▸ WORK INSTRUCTION A
Summarize the child care excerpt in two sentences.
▸ WORK INSTRUCTION B
List every country that the child care excerpt names.
▸ WORK INSTRUCTION C
According to the child care excerpt, how many original in-depth case studies does the IFC report discuss?

▸ EXTRACT
▼

A case in point is the current campaign by maquiladora (export processing zone) workers in Central America.  Local women's advocacy groups and trade unions are advocating that their employers and international brands follow laws in Honduras, El Salvador and Guatemala to establish employer-sponsored child care.  

On October 12, 2017, the International Finance Corporation (IFC) issued a report Tackling Childcare The Business Case for Employer-Supported Childcare.  This excellent report reinforces the campaign by providing data demonstrating how workplace-sponsored child care can be good for business.  The report discusses 10 original in-depth case studies that show how employers in blue, pink and white collar companies have made workplace-sponsored child care work in low-, middle- and high-income countries.  This is a report that women's and children's advocates - including Corporate Social Responsibility advocates within companies - can take to skeptical CEOs, CFOs and Boards of Directors to persuade them to fund and implement workplace-sponsored child care.

As discussed in my piece in IntLawGrrls IFC report on business case for workplace childcare reinforces maquiladora workers’ campaign in Central America, workplace-sponsored child care plays an important role not only for companies and their employees, but for society in general.  The IFC, OECD and Inter-American Development Bank (IADB) have all pointed to the importance of early childhood education to the development of young minds - and to the lack of good early childhood education programs in many low- and middle-income countries.

▲

▸ DATASET EXCERPTS
▼

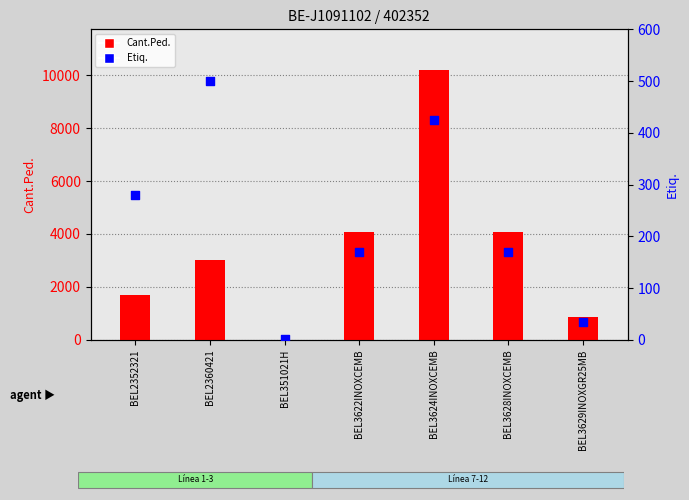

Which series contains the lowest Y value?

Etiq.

▲
▼

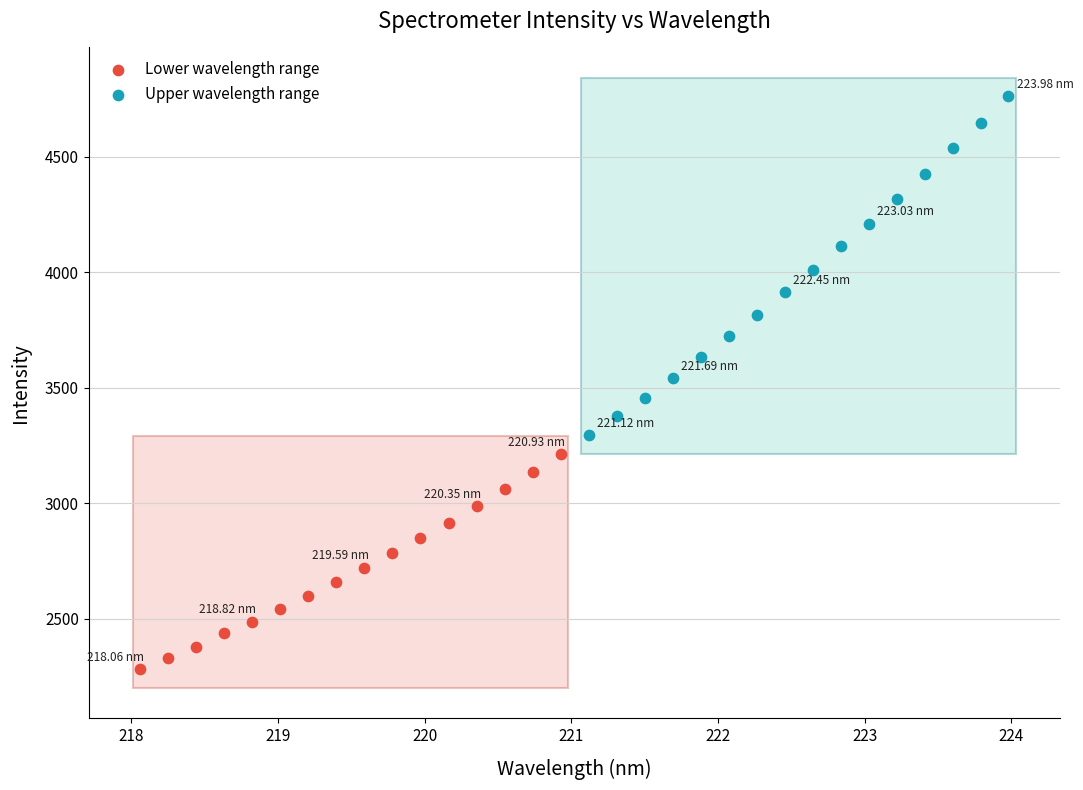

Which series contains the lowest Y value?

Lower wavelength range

▲
▼

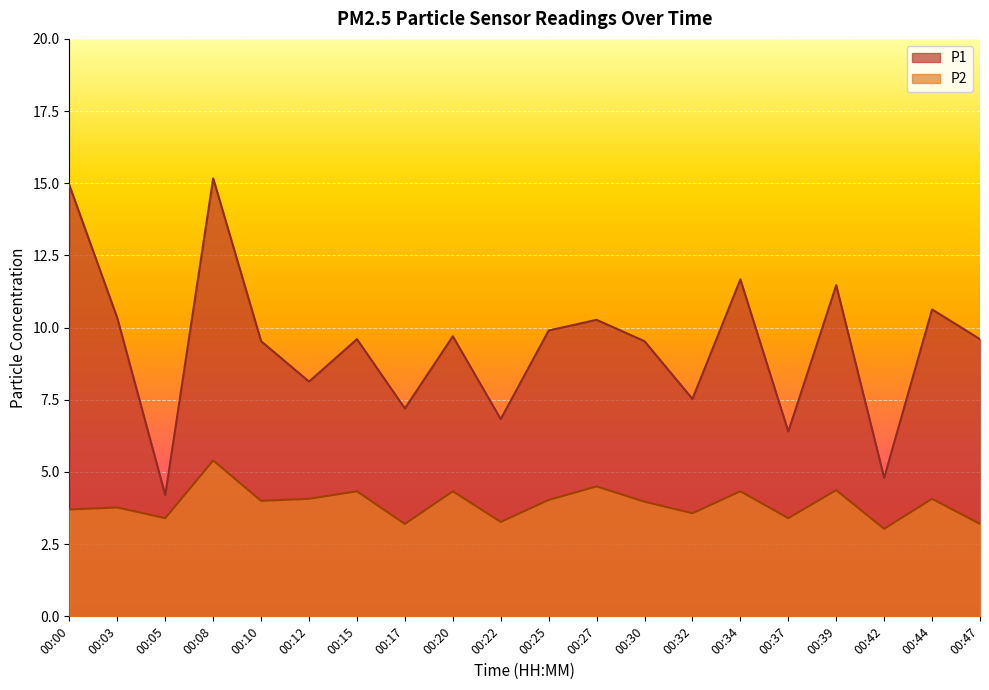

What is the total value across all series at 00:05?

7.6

▲

▸ EXERCISE RESULT A
Maquiladora workers in Central America, along with local women's advocacy groups and trade unions, are pressing employers and international brands to follow laws in Honduras, El Salvador and Guatemala to establish employer-sponsored child care. A report issued by the International Finance Corporation on October 12, 2017, supports this campaign with data and case studies showing that workplace-sponsored child care can be good for business.

▸ EXERCISE RESULT B
Honduras, El Salvador, Guatemala

▸ EXERCISE RESULT C
It discusses 10 original in-depth case studies.